[Project-ideas] Preliminary Survey on IR from OCR'd Indic documents

Fri Apr 12 19:26:45 PDT 2013

Thank you for taking time to write out this note. It provides me with
an opportunity to emphasize on the IR bits. The capability of Indic
OCR has been languishing for a while. There are reports which put some
OCR implementations at around 100% (but don't have demonstrated proof
or, code) and, there are papers presented which put it at somewhere
between 70-80%. Neither outcome is encouraging. Additionally, with the
increasing familiarity of frameworks like "Commons" (eg. Wikipedia,
Wikimedia Commons etc), the need to be able to share digitized data in
editable format is also important (think of Distributed Proofreaders
for example).

A strong effort on IR of OCR texts, spread over a few iterations will
help archivists and others to build a corpus as well.

On Fri, Apr 12, 2013 at 10:43 PM, Madhura Parikh
<madhuraparikh at gmail.com> wrote:

> 1. The first issue when we attempt to do IR from Indic Texts is the question
> of how  the user query should be represented. The most common way to do this
> is to use some standardized transliteration scheme like ISCII, of course a
> major project i.e. the Digital Library of India uses the Om transliteration
> scheme.

ISCII has over the years evolved through workarounds built into it as
and when they came up.

> 2. Of course step one may probably be the least of our concerns, given that
> several challenges need to be overcome at the OCR end itself.
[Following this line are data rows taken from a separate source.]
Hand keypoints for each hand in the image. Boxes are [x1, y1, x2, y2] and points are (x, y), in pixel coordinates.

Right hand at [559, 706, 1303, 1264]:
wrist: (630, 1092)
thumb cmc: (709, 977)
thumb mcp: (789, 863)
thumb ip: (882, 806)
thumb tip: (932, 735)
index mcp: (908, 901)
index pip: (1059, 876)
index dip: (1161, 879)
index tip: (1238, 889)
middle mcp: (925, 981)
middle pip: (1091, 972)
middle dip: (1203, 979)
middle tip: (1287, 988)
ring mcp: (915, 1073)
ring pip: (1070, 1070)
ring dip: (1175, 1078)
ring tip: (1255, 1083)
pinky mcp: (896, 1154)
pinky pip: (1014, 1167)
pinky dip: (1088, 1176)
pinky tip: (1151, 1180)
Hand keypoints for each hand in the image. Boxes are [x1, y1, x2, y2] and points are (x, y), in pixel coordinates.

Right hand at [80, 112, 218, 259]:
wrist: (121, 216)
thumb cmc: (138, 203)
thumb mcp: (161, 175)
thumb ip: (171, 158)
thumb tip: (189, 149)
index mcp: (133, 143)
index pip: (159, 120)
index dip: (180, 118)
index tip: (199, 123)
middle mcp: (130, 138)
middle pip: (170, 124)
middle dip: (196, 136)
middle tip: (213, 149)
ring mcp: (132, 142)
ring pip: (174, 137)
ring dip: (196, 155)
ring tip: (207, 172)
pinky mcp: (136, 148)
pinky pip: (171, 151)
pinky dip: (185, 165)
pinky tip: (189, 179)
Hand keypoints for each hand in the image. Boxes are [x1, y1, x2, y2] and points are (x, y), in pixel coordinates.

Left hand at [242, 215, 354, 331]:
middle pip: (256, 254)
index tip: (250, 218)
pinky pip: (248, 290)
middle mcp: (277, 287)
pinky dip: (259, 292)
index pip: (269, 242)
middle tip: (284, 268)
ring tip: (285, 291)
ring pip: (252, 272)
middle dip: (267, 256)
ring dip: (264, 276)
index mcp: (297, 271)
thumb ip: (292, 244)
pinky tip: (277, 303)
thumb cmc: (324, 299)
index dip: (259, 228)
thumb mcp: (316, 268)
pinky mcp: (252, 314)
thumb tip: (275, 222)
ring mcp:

IR from OCR
> documents typically has two approaches (1) A recognition -based approach  -
> this is based on trying to first identify layout recognition of the document
> followed by character segmentation followed by a post-processing step that
> tries to correct spelling errors, etc. While this is a good approach used
> for English texts it is not suitable for Indic documents ( no proper layout
> recognition algo, shirorekha, large number of similar looking chars, etc)

The current implementation of Tesseract may have already solved this challenge.

> (2) Recognition free approach - in which rather than trying to obtain the
> text form from the document image, we skip the OCR recognition step
> entirely, rather we search word image against word image. Thus the user
> query is first converted to a word image and then the word images that are
> similar to it in the document are retrieved, with some improvements this
> approach is currently best suited for Indic scripts. Thus we will actually
> use various image features like gabors, etc to find the best matching image
> of the query word, using algorithms like dynamic time warping(DTW). A more
> efficient algorithm using clustering with locality sensitive hashing (LSH)
> may also be used.

The interesting part (for me at least) is what happens when the
image-under-test is a fragment. For example, if the digitized document
is of a scroll that is damaged, what would it take for an IR system to
be able to reconstruct the word/phrase/image?

> 3. Existing software :  Currently Parichit is an avaiable opensource OCR for
> some Indian languages. But it still has much to accomplish. A Web OCR has
> been developed by TDIL and there is also Chitrankan by C-DAC but they both
> are not open source. So several opportunities exist for improving the
> scenario wrt IR.

Could you check how Tesseract plays out in contrast to the above?

> 4. Data and Resources : One very good source to get training data for our
> purposes is the Information Retrieval Society of India and FIRE - that tries
> to achieve something similar to TREC for Indian Languges. This has very good
> datasets available which may be used to evaluate our baseline model.

ISI Kolkata's FIRE and RISOT efforts have a suitable data-set
available which can be used as a baseline.

--
sankarshan mukhopadhyay
<https://twitter.com/#!/sankarshan>